Problem 2: Productivity is not constant
All this assumes that nothing else is changing. But productivity is changing, slowly in the US and dramatically in India. In our backyard, there are a million microeconomic mutinies, through which production is becoming more efficient. Individuals learn. Firms improve their processes. Indian firms get internationalised, and global firms start operating here, all of which drives a ferment of improving knowledge. Our indirect tax policy & administration has slowly gotten better. State of the art equipment gets brought in. We learn how to utilise better and more specialised raw materials (which are often imported). Infrastructure gets better, thus linking up productive capacity in difficult locations (e.g. 100 km away from Bombay, 1000 km away from Bombay, 4000 km away from Bombay) to global markets.
The pair of graphs here is blindingly obvious and yet revealing. From 1994 till 2010, the Indian REER fluctuated between 85 and 110. Over this period, merchandise exports grew from $2 billion a month to $15 billion a month. What was going on? Superior Indian productivity growth.
Qingyuan Du, Shang-Jin Wei and Peichu Xie have a fascinating new paper Roads and the real exchange rate, which finds that changes in transport infrastructure have important implications for the real exchange rate.
Problem 3: The exchange rate is actually mostly about finance and not trade
So far, we have played in the simplest world where there was no capital account, and all that was going on was imports and exports (of goods and services). That's not the world that we live in anymore. We have a mostly open capital account, which gives each country the convenience of not having to achieve a CAD of 0 in every time period. We obtain microeconomic gains from international capital flows.
In 2012-13, India had inflows on the current account of $452 billion and outflows of $583 billion. If this was all that was going on, on the currency market, we would have trading volume of $583 billion per year. The outflows would require buying $583 billion. On the other side would be exporters selling $452 billion and capital inflows filling the gap. This translates to (one way) turnover on the currency market of $2.3 billion per day. In truth, the currency market for the rupee trades between $40 billion and $70 billion every day. The overall activity on the currency market dwarfs the minor business of sorting out the current account. The currency is now a financial product.
Bottom line: Exchange rate assessment is a mugs game
We started out with a simple and intuitive world, but ran into three problems. We can't quite use CPI in India and in trading partners, as the CPI is the basket consumed by the household and not a reflection of prices of the goods and services that are traded. The big story is all about productivity growth in India, which we know little about. And, the exchange rate is a financial object and not driven in the short run or medium term by trade considerations.
Policy makers should be cautious when thinking there is something going wrong with the market's exchange rate
When so little is known about exchange rate assessment, we should be cautious before determining that something is wrong with the exchange rate that the currency market has made.

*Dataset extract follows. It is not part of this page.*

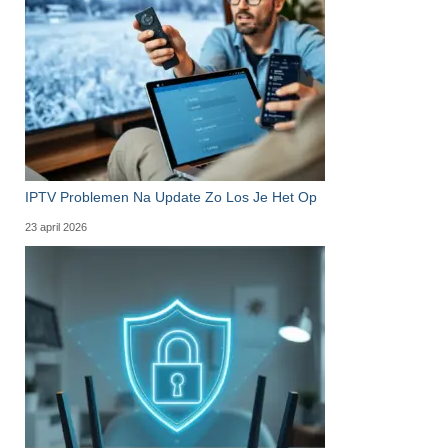
IPTV Problemen Na Update Zo Los Je Het Op
23 april 2026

None of this is new (1997, 2007). But every few years, we seem to come up against a situation where policy makers have strong views on what the exchange rate ought to be. We may all have our own personal opinions about what the exchange rate ought to be. A Hippocratic oath should prevent us from undertaking interventions in the real world that have manifestly visible costs [link, link], until we are really sure that there are corresponding gains.